Friday, May 16, 2008

Why books are still better

I have been reading a lot about Library 2.0 recently. This is a new direction in libraries of which blogging, wikis and XML are a part. The idea behind much of these innovations in web 2.0 where social networking and blogs and websites which can be commented on and changed by anyone. It can also include increasing amounts of digital resources.

Obviously as someone who has a blog, I embrace many aspects of web 2.0. I even like the fact that digital e-books can be purchased by our main librarian and all three campuses can use them. Periodical indexes have been revolutionized since I was in college, to the degree that we don;'t even need to offer ILL of articles anymore.

However, I still get many students who prefer the look and feel of a real book in the hands.
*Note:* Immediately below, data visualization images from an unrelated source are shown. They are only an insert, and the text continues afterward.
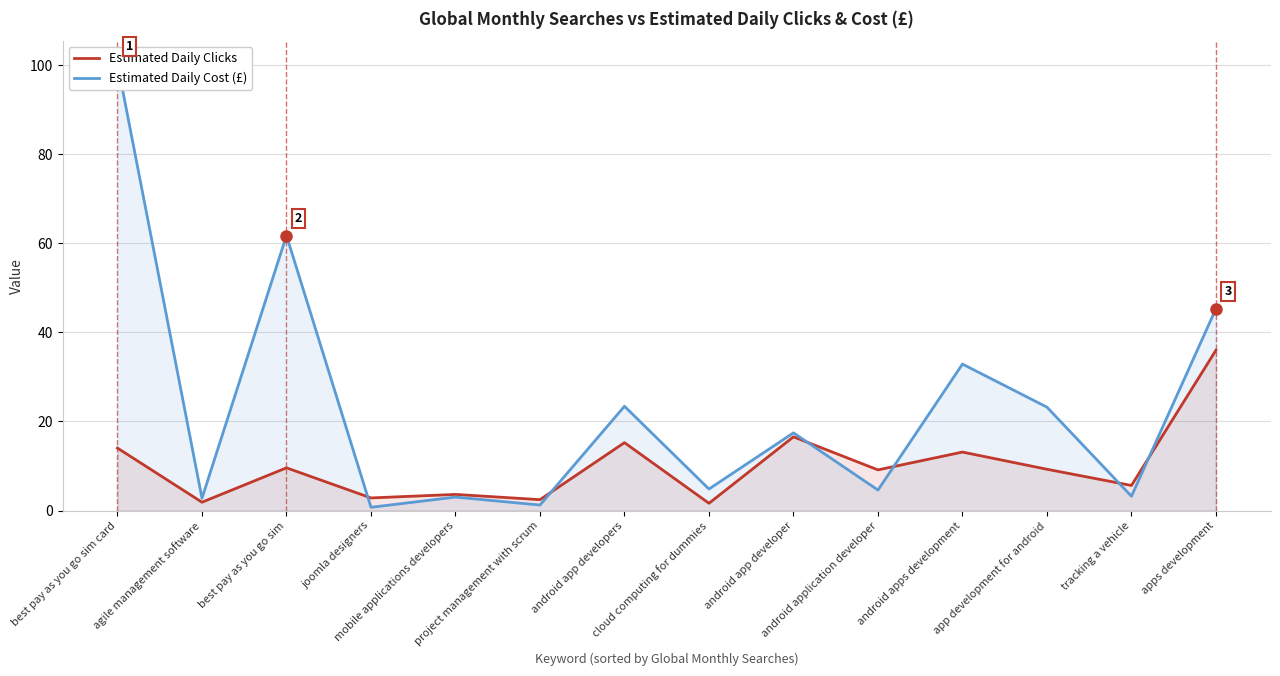

Is it true that Estimated Daily Cost (£) equals 5.0 at tracking a vehicle?

False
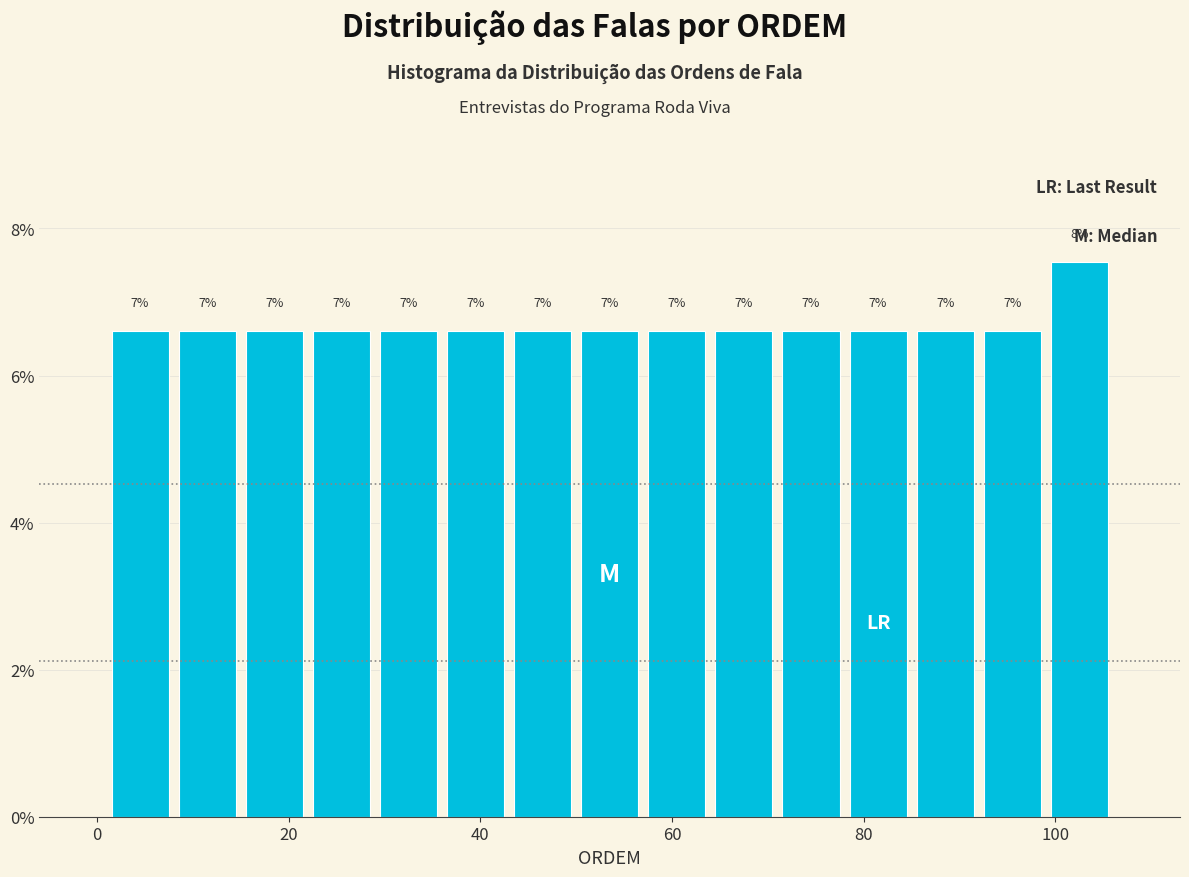

Around what value on the x-axis is the tallest bar? Give the approximate position of its centre, as read against the axis.

102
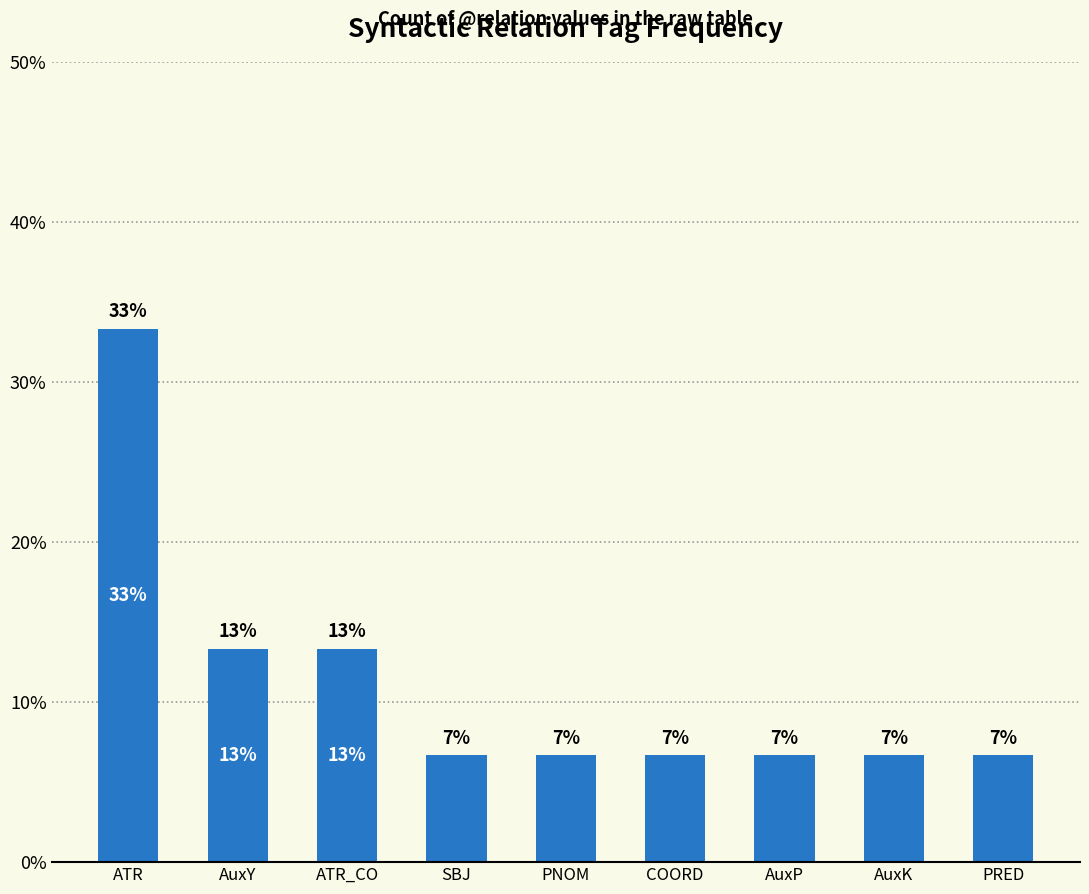

Rank the categories by value from lowest to highest.

SBJ, PNOM, COORD, AuxP, AuxK, PRED, AuxY, ATR_CO, ATR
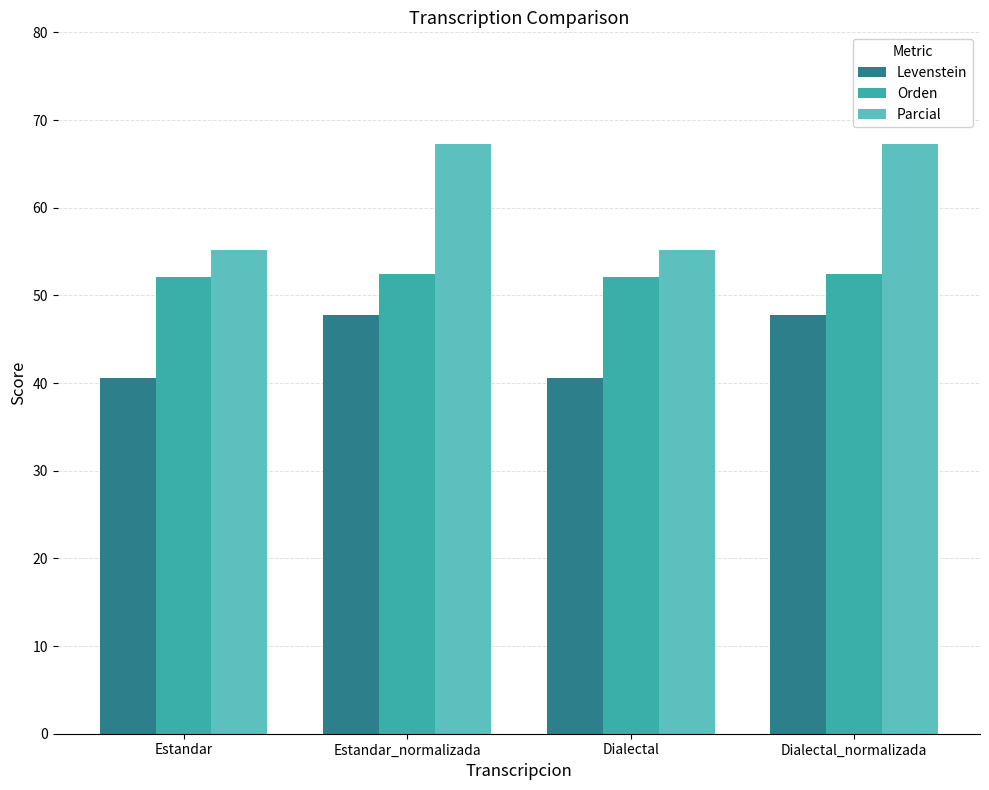

Rank the series by their maximum value, from lowest to highest.

Levenstein, Orden, Parcial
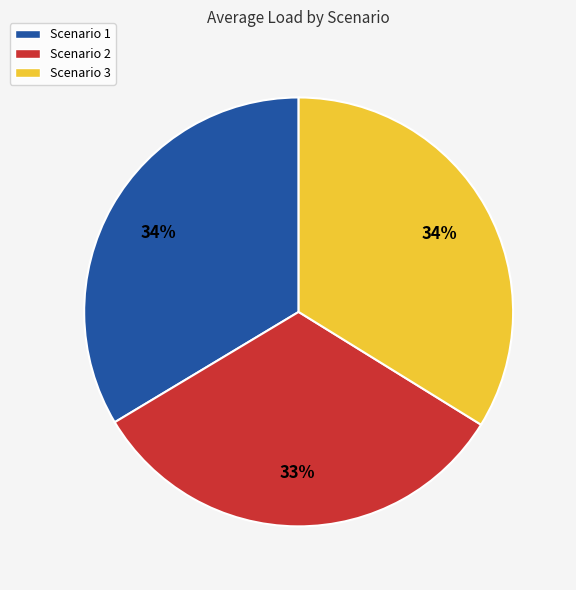

Which slice is the smallest?

Scenario 2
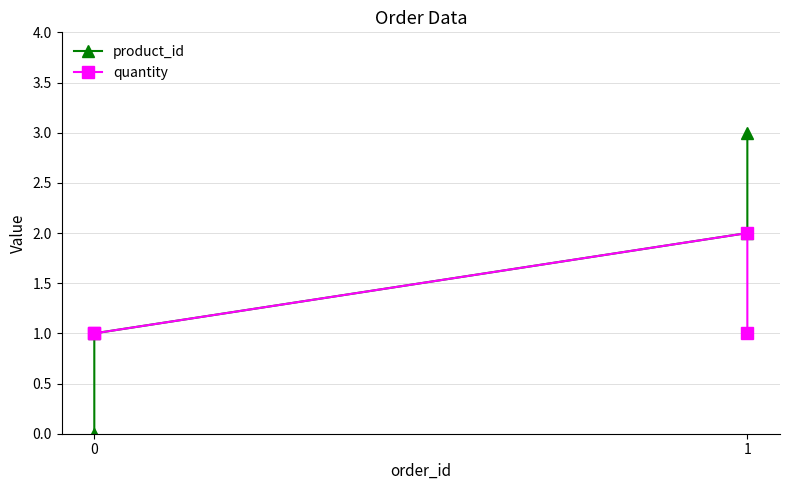

What is the sum of the product_id values at 0 and 1?

2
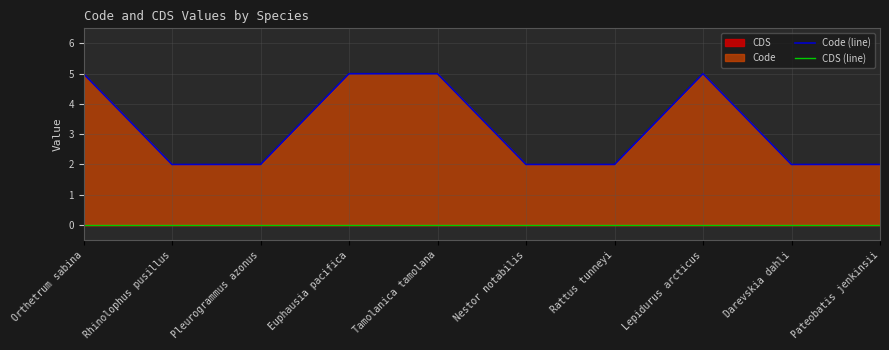

At which category is the sum across all series the highest?

Orthetrum sabina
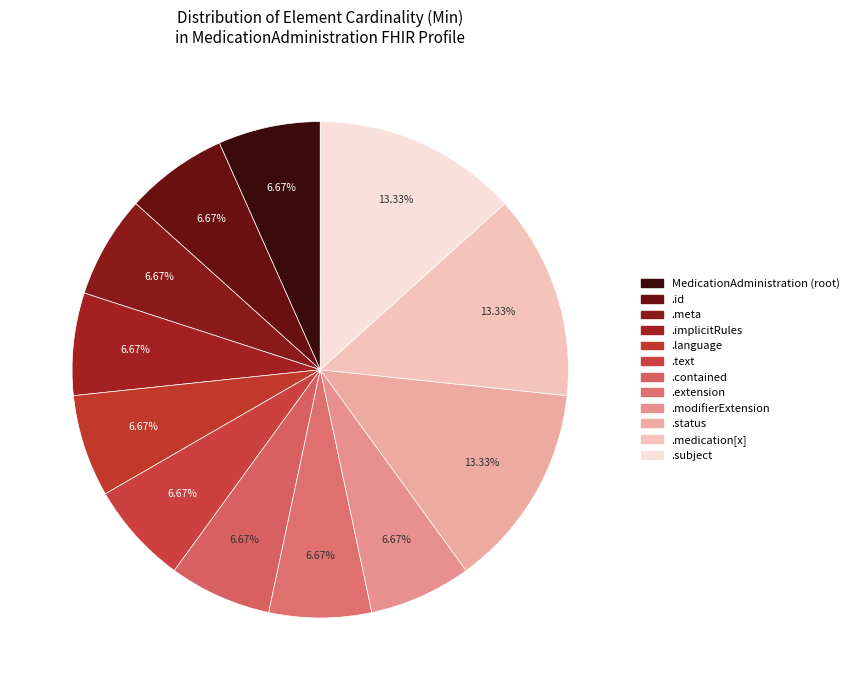

Which category has the smallest portion of the pie?

MedicationAdministration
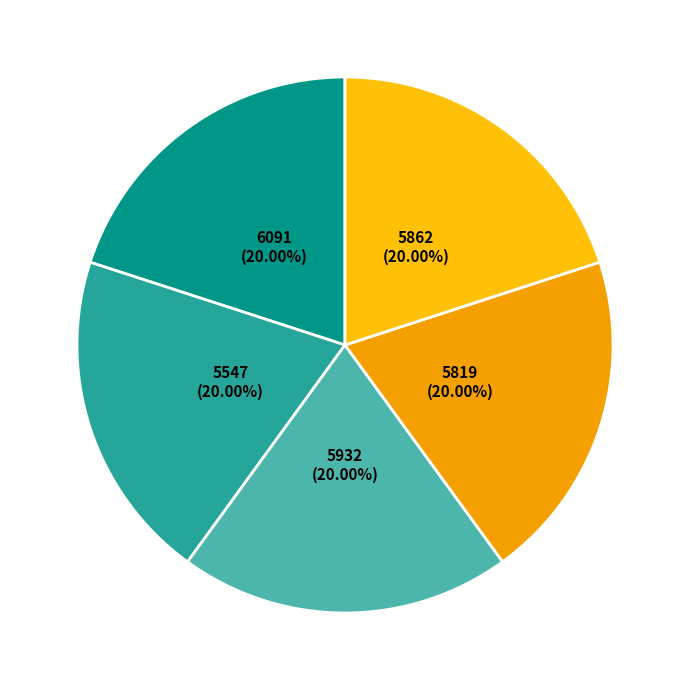

Does 5932 account for over 50% of the chart?

No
For one thing, they can be checked out for free rather than printed out for a cost. The thick bulk of the book also adds to the perception of reliability, whether or not correctly placed.

I read an article today about openlibrary.org, an amazing site devoted to creating a webpage for every single book in existence, eventually. There will be places for reader comments, links to other works by the same author and other amazing features. It could truly turn out to be an amazing resource. But it took my computer several minutes to load and then thirty seconds each time I turned a page. It will be a wonderful resource for books you can;'t get your hands on any other way. But if the physical book is just a few shelves away, I will pick it up and be engrossed in another world in ten seconds. Until the internet is as easy to turn on as a book, there will still be a place for both.

2 comments:

Anonymous said...

Part of the problem with openlibrary might be bandwidth. If only a scanned image exists, and they used grayscale JPEG, it means the image is hundreds of K. Using black and white Group4 TIFF would reduce the image sizes drastically, but make the viewing app more complex, since no browser renders TIFF automatically. (Sigh.)

Since openlibrary is associated with archive.org, they should have plenty of outgoing bandwidth. Trouble is, incoming bandwidth costs the end-user money. I don't know, maybe the re-allocation of the old analog TV frequency bands will make it easier and cheaper for people to get decent bandwidth in the USA.

Lynn the Library Technician and Librarian said...

incoming bandwidth is always a killer, in my mind. Just as it seems like your computer downloads stuff fast enough, the internet fills up with things which are huge enough to make your bandwidth obsolete again.